** Opening Data extracts block **

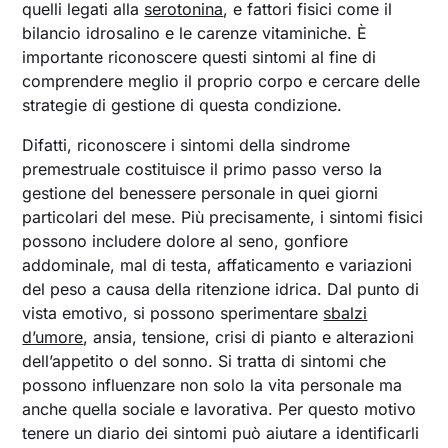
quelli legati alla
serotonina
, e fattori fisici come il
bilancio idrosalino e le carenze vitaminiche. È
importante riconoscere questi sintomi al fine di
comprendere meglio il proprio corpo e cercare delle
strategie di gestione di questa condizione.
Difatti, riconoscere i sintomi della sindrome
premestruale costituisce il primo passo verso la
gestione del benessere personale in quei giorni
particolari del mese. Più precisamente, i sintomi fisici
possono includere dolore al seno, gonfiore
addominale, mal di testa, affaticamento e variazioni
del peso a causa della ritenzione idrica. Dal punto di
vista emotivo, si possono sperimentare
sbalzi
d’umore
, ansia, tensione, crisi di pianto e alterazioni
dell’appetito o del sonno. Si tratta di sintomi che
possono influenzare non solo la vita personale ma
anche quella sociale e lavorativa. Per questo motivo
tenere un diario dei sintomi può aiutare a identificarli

** Closing Data extracts block **

-- Required action --
Omit the pictures; set down each record exactly.

-- Output for this exercise --
quelli legati alla
serotonina
, e fattori fisici come il
bilancio idrosalino e le carenze vitaminiche. È
importante riconoscere questi sintomi al fine di
comprendere meglio il proprio corpo e cercare delle
strategie di gestione di questa condizione.
Difatti, riconoscere i sintomi della sindrome
premestruale costituisce il primo passo verso la
gestione del benessere personale in quei giorni
particolari del mese. Più precisamente, i sintomi fisici
possono includere dolore al seno, gonfiore
addominale, mal di testa, affaticamento e variazioni
del peso a causa della ritenzione idrica. Dal punto di
vista emotivo, si possono sperimentare
sbalzi
d’umore
, ansia, tensione, crisi di pianto e alterazioni
dell’appetito o del sonno. Si tratta di sintomi che
possono influenzare non solo la vita personale ma
anche quella sociale e lavorativa. Per questo motivo
tenere un diario dei sintomi può aiutare a identificarli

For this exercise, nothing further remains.